*Activity:*
Reproduce the items word for word, starting with the line that contains "How large is" and ending with the line that contains "Answer: 0° — it already faces it", with both of those lines included.

*Data records:*
________________________

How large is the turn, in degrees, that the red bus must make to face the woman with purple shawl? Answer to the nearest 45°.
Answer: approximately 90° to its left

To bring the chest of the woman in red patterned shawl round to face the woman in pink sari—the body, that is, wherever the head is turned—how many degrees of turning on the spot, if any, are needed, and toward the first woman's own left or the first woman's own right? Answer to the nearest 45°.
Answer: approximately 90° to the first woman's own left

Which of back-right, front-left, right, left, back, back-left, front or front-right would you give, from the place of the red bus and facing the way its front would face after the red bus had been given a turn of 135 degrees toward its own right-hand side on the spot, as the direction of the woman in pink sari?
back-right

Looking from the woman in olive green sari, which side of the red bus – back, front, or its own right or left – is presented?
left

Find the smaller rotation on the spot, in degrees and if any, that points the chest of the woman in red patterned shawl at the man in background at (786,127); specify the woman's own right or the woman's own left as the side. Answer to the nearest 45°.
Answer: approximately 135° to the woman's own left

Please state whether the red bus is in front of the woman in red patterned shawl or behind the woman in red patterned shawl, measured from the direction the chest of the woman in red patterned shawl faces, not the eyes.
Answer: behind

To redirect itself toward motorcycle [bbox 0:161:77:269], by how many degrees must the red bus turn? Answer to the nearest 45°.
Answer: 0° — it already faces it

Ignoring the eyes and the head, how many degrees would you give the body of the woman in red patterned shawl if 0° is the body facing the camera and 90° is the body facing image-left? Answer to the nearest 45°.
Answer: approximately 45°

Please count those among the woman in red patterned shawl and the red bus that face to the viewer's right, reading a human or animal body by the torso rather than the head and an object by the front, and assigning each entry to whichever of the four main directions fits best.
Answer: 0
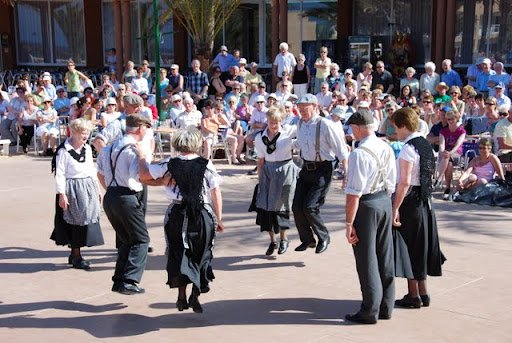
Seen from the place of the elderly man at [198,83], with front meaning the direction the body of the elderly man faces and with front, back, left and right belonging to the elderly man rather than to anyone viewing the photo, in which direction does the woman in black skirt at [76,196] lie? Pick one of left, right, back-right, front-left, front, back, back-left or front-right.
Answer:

________________________

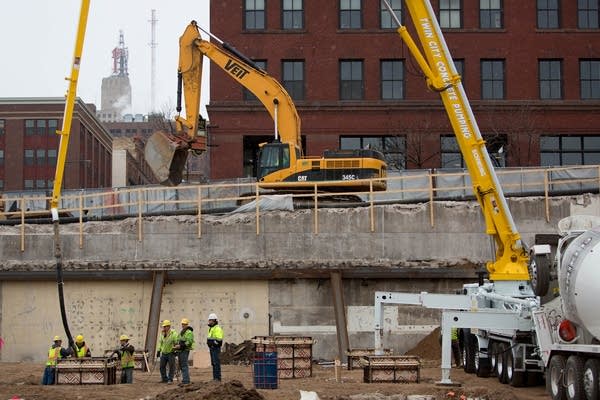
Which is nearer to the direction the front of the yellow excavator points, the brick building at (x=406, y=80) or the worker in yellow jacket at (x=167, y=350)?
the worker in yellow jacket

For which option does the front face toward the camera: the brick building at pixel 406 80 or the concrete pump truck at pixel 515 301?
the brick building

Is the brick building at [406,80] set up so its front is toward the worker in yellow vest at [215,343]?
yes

________________________

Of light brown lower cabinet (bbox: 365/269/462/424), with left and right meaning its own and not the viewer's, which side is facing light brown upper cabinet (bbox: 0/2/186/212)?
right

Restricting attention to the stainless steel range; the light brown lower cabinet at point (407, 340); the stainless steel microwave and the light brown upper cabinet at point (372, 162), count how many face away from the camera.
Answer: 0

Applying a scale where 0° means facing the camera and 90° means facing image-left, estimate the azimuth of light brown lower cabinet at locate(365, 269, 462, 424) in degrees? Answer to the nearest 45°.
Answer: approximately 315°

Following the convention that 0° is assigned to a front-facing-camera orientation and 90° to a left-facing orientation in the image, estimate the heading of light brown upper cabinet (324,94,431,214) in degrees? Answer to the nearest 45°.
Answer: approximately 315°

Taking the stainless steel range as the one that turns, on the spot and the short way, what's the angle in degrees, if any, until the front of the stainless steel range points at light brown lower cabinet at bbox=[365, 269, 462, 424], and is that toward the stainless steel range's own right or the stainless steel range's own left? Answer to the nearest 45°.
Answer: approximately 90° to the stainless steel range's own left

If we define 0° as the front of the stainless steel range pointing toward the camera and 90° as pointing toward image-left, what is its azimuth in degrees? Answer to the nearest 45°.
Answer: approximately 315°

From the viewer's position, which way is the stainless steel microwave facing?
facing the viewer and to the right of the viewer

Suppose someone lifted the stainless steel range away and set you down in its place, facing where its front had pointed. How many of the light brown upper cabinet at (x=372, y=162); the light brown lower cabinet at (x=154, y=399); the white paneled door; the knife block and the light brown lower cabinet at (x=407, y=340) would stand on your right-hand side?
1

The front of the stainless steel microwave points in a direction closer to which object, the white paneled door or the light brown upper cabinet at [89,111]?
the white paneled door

________________________

*Exercise answer:*
How large is the turn, in degrees, that the red bus must make to face the woman with purple shawl? Answer to the nearest 45°.
Answer: approximately 90° to its left

To bring the chest of the woman in red patterned shawl round to face the woman in pink sari—the body, that is, wherever the head is turned—how many degrees of turning on the spot, if any, are needed, and toward the first woman's own left or the first woman's own right? Answer to the nearest 45°.
Answer: approximately 90° to the first woman's own left

Which of back-right, front-left, right, left, back, back-left, front or front-right would you give, from the place of the red bus and facing the way its front would face after the red bus had been given a turn of 135 degrees toward its own right-hand side on the spot, as the direction of the woman in pink sari?
back-right

Looking from the woman in olive green sari, which side of the red bus – back, front, or its own right or left – is presented?
left

Find the smaller rotation on the spot, in degrees and if any, that points the chest of the woman in red patterned shawl at the man in background at (786,127); specify the woman's own right or the woman's own left as the side. Answer to the nearest 45°.
Answer: approximately 135° to the woman's own left

Please state whether the red bus is in front of the woman in red patterned shawl or behind the woman in red patterned shawl, measured from the direction the chest of the woman in red patterned shawl faces, not the eyes.
Answer: behind

To redirect itself toward motorcycle [bbox 0:161:77:269], by how many degrees must the red bus turn? Answer to the nearest 45°.
Answer: 0° — it already faces it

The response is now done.